▶ Textabschnitt
══════════

Nikolai Potthoff, einer der zwei Produzenten deines Albums, meinte, dass er davor keine Ahnung von HipHop hatte. Wie hat sich das auf das Endprodukt ausgewirkt?
Das war ganz lustig. Beim ersten Treffen wollten wir uns Musik zeigen, die wir gut finden. Ich dachte, ich muss ihm HipHop richtig beibringen und hab ihm Kanye West und Jay-Z gezeigt – und er kannte alles. Dann hat er mir Theophilus London gezeigt, den man nicht kennt, wenn man gar nichts mit HipHop zu tun hat. Dann hat er mir Zebra Katz gezeigt, das ich selbst nicht kannte. Da meinte ich: „Hey, du hast aber ganz schön tiefgestapelt, als du meintest, du hast keine Ahnung von HipHop.“ Dabei meinte er, dass er ihn nur noch nicht produziert hat. Bei ihm zu Hause waren so viele Klassiker-Platten, LL Cool J, die alten Badboy Records Platten, Mase … Natürlich war’s ein wichtiger Einfluss fürs Album, dass es nicht ein straighter HipHop-Produzent war.
Bei „Nix mehr egal“ geht es viel darum, dass die „Oberflächlichkeit ein scheiß Ding“ sei. Glaubst du, dass diese in Zukunft eher zu- oder abnehmen wird?
Ich glaube, sie nimmt gerade stetig zu. Wir leben in einer Konsumgesellschaft, wie wir sie noch nie hatten, alleine durch das Internet. Wir werden mit Werbung zugeknallt bis zum Gehtnichtmehr. Auch ich bin ein Kind der Konsumgeneration, ich selber steh auf gute Klamotten und gehe gerne gut essen, gucke gerne gute Filme. Du kannst dich dem schon gar nicht mehr entziehen, vor allem wenn du in einer Großstadt wie Berlin oder Wien wohnst. Oberflächlichkeit ist ein Resultat aus Konsum, deswegen wird es durch das steigende Angebot immer mehr zunehmen. Wenn wir sehen, wo sich die Technik gerade hinbewegt, mit der ganzen Google-Geschichte, die da gerade passiert, mit Google-Glasses, das wird immer schlimmer. Mittlerweile gibt’s eine App für jeden Scheiß.
Du meintest auch einmal, dass du deinen Kindern einmal nicht nur erzählen willst, wie du feiern warst, sondern auch tiefergreifende Erlebnisse. Was zählst du zu diesen?

══════════

▶ Ausgewählte Zeilen
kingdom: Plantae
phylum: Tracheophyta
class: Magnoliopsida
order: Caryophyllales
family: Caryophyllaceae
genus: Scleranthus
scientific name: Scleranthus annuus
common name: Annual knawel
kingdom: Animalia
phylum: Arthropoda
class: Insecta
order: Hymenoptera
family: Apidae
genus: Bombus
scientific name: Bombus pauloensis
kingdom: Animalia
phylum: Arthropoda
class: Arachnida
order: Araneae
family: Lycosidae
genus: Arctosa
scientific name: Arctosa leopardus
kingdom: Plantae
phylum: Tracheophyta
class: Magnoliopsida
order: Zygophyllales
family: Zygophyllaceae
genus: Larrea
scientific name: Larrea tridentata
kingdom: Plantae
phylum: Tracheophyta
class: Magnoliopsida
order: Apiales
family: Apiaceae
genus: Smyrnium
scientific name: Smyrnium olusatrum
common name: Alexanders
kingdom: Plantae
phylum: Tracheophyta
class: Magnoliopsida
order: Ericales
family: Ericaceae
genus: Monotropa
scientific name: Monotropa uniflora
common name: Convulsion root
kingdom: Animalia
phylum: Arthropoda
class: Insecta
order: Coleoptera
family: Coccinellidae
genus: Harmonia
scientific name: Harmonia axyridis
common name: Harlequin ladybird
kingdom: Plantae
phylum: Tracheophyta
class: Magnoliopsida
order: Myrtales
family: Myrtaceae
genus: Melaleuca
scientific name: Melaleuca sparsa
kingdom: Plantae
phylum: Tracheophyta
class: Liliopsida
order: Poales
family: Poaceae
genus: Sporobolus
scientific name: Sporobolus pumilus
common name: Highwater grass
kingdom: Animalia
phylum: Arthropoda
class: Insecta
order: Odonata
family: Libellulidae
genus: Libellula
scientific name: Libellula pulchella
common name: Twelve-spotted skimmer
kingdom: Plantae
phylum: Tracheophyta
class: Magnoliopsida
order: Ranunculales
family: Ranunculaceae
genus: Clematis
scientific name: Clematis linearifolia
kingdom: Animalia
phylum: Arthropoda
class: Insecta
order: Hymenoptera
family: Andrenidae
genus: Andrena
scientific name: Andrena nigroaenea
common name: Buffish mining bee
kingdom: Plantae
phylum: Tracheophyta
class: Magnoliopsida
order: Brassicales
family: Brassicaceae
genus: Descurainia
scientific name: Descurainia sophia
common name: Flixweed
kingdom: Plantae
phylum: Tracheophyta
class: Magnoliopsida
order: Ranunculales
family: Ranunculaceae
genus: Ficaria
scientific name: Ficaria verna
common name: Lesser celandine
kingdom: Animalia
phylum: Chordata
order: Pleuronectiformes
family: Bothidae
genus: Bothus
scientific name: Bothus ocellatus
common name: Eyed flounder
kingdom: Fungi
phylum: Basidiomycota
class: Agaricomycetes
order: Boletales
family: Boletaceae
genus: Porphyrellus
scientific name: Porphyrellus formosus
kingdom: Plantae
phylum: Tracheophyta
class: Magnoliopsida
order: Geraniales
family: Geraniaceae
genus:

══════════

▶ Die Aufgabe
Gib die Stelle von „Das war ganz“ bis „straighter HipHop-Produzent war.“ aus dem Textabschnitt wortgetreu wieder.

▶ Ergebnis unten
Das war ganz lustig. Beim ersten Treffen wollten wir uns Musik zeigen, die wir gut finden. Ich dachte, ich muss ihm HipHop richtig beibringen und hab ihm Kanye West und Jay-Z gezeigt – und er kannte alles. Dann hat er mir Theophilus London gezeigt, den man nicht kennt, wenn man gar nichts mit HipHop zu tun hat. Dann hat er mir Zebra Katz gezeigt, das ich selbst nicht kannte. Da meinte ich: „Hey, du hast aber ganz schön tiefgestapelt, als du meintest, du hast keine Ahnung von HipHop.“ Dabei meinte er, dass er ihn nur noch nicht produziert hat. Bei ihm zu Hause waren so viele Klassiker-Platten, LL Cool J, die alten Badboy Records Platten, Mase … Natürlich war’s ein wichtiger Einfluss fürs Album, dass es nicht ein straighter HipHop-Produzent war.